Завтрашний царь. Том 1 — страница 52 из 78

– Может, боярин решил владыке Хадугу спасённый край объявить, а они воспротивились…

– Либо просто вызнали: нет больше Кудаша с кудашатами, раздумали чад боярских кормить?

Ворота распахнулись навстречу. Сумерки крытого двора выпустили молодцев в ярких колпаках и просторных кафтанах, расставленных для ношения поверх кожухов.

– Пожалуй на хлеб-соль к скудости нашей, батюшка воевода!

– А дружина-то охотничья, – опознал знамённые кафтаны Смешко.

Вышел крепкий малый, одетый богаче других: боярич Вейлин, меньшедомок. Пригульной Воган нёс блюдо лепёшек из болотника, туесок белой выварной соли. Он боялся, моргал, смотрел на старшего брата. Воевода поклонился наследнику рода, принял ответный поклон. Меньшедомок и гость разломили лепёшку, присолили. Отведали, вступая во временное родство.

– Справных воинов ты привёл, воевода Сиге! И быстро дошёл, быстрее, чем ждали.

Окаянный вежливо отмолвил:

– Мои витязи – ратному телу голова. Рамена, десница, сердце ретивое – в твоём доме живут.

Смешко и воины с любопытством оглядывали крытый двор. Внизу ухожи, по первому крову длинная пятерь, за нею входы в хоромы. Сразу видно, что строились после Беды. Денники для охотничьих скакунов, ныне тихие, праздные. Кречатня…

– Там, где мы милостью твоего батюшки встали, в снегу дорогая стрела обнаружилась, – вспомнил воевода. – Железко вызолочено, перо красное, пяточка самосветного камня тирона.
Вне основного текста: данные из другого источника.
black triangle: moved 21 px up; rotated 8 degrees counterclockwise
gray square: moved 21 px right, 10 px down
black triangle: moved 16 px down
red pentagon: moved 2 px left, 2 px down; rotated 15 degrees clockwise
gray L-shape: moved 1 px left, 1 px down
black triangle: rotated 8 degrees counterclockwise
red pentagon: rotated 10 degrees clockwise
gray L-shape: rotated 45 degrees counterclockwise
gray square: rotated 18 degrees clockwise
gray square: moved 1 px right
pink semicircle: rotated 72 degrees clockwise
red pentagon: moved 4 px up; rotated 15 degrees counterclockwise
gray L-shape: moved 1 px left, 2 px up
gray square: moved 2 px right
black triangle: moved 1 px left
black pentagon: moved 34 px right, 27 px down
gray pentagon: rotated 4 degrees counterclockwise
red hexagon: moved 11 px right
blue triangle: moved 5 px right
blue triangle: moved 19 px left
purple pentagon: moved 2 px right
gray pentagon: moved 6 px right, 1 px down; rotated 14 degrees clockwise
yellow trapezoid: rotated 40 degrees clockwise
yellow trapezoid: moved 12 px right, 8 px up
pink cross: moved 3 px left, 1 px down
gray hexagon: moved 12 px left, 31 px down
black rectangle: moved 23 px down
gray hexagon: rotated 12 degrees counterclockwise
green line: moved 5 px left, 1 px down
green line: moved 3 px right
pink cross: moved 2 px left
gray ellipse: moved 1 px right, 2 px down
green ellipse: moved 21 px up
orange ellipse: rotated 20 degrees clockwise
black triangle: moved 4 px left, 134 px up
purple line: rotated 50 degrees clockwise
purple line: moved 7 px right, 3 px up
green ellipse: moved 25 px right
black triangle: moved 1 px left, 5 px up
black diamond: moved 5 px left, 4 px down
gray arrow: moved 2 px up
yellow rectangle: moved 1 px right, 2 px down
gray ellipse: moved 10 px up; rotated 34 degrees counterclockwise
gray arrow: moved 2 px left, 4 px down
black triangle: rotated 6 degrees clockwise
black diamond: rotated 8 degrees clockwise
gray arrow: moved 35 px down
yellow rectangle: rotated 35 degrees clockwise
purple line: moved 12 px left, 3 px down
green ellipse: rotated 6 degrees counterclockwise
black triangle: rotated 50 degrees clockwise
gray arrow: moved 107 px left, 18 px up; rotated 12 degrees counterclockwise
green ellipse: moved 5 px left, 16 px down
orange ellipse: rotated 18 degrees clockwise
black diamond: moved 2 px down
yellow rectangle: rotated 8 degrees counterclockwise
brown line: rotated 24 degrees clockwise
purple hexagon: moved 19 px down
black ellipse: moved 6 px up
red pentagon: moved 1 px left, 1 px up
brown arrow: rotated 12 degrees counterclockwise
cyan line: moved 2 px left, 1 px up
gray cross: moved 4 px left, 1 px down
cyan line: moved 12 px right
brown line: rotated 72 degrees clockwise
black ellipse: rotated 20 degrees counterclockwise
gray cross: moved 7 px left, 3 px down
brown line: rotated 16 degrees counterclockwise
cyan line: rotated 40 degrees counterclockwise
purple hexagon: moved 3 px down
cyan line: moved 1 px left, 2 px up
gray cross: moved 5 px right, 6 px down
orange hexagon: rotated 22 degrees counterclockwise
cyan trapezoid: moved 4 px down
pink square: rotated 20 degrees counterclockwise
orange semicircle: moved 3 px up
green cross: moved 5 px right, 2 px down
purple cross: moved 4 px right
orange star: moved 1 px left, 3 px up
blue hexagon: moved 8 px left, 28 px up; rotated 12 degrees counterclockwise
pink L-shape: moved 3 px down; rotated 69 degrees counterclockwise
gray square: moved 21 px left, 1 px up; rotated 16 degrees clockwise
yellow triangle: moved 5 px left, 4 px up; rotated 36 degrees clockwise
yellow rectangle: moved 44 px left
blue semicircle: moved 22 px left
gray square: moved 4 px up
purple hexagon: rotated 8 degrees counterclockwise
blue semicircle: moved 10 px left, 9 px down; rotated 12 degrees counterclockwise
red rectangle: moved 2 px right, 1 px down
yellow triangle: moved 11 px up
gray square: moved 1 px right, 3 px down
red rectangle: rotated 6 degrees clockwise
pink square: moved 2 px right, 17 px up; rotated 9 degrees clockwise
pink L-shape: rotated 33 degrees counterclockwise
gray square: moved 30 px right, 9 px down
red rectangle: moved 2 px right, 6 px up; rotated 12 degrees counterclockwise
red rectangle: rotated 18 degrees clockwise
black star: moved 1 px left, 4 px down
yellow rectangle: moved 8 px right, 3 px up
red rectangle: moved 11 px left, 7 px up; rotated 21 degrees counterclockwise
Возьми, боярич. Верно, твоя?

– То стрела отца моего, – принял древко Вейлин. – Вот, стало быть, куда улетела.

Окаянный не скрыл удивления:

– А мы слышали, боярин глазами скорбит…

По краю пятери зелёным пламенем горели светильники. Мертвили пригожих блю́дниц, заполошно метавшихся меж поварней и великой палатой. В пляшущих отсветах Смешке что-то причудилось за дверью ближнего денника. Витязь полюбопытствовал – и чуть не шарахнулся. Изнутри крашеными глазами смотрела гого́на. Выделанная шкура коня на деревянном остове, напханная паклей.

– Как живой стоит, – с гордостью пояснил детинушка в охотничьем кафтане. – Нашему боярину во многих трудах был друг верный. Ныне хозяина ждёт, чтобы на последнем костре в единый дым обратиться.

Смешко потерялся с ответом. Не придумав лучшего, помянул Коновой Вен:

– Дикомыты, слыхал я, куклы добрые шьют. Детям в назидание… Зверьё, птиц…

– Куклы! – хмыкнул охотный услужник. – Шерсть с ветошью. Вот у нас!.. Не тряпка на палке – жеребец боярский любимый. А вон там не пух какой утячий – белый кречет с руки праведного Гайдияра! Хочешь, добрый витязь, единым глазком птицу царскую посмотреть?


Чучело, смутившее окаянича, оказалось первым из множества. Со всех сторон пялились гогоны лосей, оленей, кабанов. Щерили клыки медведи и волки, огрызались угрюмые росомахи. Диких птиц – и вовсе без счёта. В великой палате, где готовили стол, по стенам не видать было порожнего места.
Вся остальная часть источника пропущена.